NIMBioS Tutorial
Migration from the Desktop: HPC application of R and other codes for biological research
Topic: Migration from the Desktop: HPC application of R and other codes for biological research
Meeting dates: May 9-11, 2011
Location: NIMBioS at the University of Tennessee, Knoxville
Organizers:
• Contact: Eric Carr (HPC Specialist, NIMBioS, carr_at_nimbios.org)
• Michael Gilchrist (Ecology and Evolutionary Biology and NIMBioS, UTK)
• Jian Huang (Electrical Engineering and Computer Science and RDAV, UTK)
• Amy Szczepanski (Education, Outreach, and Training Coordinator, RDAV)
Invited speakers:
• William Godsoe (NIMBioS)
• Bob Muenchen (OIT-UTK)
• Pragnesh Patel (RDAV/NICS)
• Scott Simmerman (RDAV/NICS, EECS)
| Agenda/talks (PDF) | Participants | Software Info | Evaluation report (PDF) |
Objectives: As the number and size of available datasets continue to grow across all areas of biology, so do the computational resources required to analyze such datasets. Whether the researcher is a molecular or ecosystems biologist, questions that exceed the capabilities of desktop computers and that require the use of high performance computing (HPC) toolkits are now common. The goal of this workshop was to introduce participants to the skills, strategies, and techniques necessary for them to make the jump from desktop computing to HPC environments. The workshop included lectures, case-studies, hands-on labs, and small group discussions. The workshop began with the basics such as outlining the key differences between desktop computing and HPC, how to identify and access appropriate HPC resources, and choosing problems well-suited to the HPC environment. Visualization tools were introduced, as were topics in data management and best practices in development.
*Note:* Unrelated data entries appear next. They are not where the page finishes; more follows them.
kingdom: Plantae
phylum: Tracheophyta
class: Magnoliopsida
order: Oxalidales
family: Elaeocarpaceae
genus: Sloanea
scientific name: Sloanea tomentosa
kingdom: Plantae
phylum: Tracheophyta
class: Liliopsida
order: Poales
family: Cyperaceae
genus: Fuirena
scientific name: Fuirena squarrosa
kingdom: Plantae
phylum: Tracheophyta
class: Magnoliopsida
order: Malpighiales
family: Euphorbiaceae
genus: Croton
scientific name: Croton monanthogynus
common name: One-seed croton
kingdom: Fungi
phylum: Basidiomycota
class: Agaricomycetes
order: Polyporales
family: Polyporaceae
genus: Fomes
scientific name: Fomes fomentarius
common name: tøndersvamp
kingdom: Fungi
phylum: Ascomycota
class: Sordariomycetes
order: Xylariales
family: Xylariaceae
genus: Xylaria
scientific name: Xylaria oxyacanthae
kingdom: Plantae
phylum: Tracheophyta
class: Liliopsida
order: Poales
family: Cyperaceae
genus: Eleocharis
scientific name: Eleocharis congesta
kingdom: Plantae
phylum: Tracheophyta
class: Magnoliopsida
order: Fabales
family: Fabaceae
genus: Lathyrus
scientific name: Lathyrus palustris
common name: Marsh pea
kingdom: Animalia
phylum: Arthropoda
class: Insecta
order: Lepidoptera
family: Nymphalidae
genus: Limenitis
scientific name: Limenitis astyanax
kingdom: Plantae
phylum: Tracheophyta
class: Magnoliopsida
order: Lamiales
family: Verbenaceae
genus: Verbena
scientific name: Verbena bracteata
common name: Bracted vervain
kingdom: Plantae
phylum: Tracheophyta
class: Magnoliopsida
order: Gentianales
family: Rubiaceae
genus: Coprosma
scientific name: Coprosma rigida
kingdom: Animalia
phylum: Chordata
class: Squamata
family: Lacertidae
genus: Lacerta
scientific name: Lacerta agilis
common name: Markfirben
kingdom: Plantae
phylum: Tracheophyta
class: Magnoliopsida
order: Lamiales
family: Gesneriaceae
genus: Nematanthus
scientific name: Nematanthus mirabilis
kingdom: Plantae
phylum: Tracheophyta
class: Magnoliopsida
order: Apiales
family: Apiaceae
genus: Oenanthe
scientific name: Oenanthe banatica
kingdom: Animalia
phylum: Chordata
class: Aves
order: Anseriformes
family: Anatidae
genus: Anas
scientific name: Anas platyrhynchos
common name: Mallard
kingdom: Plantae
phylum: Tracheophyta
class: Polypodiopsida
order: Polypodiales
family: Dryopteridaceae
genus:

Case studies, which are expected to include projects focused on sequence evolution, systems biology, and species distribution modeling, provided concrete examples of how the shift from desktop to HPC computing can be achieved. We presented ways of using non-parallel code, for example R functions, in an HPC environment as a way to take advantage of the historical computational resources of the biological community.
This tutorial was geared toward biologists (including students, postdocs and faculty) whose research has grown beyond what desktop computers can handle and require HPC to progress further. The tutorial provided information to identify appropriate high performance computing resources for their research, perform a parameter sweep, address data storage issues, and use some common HPC tools in data analysis and visualization.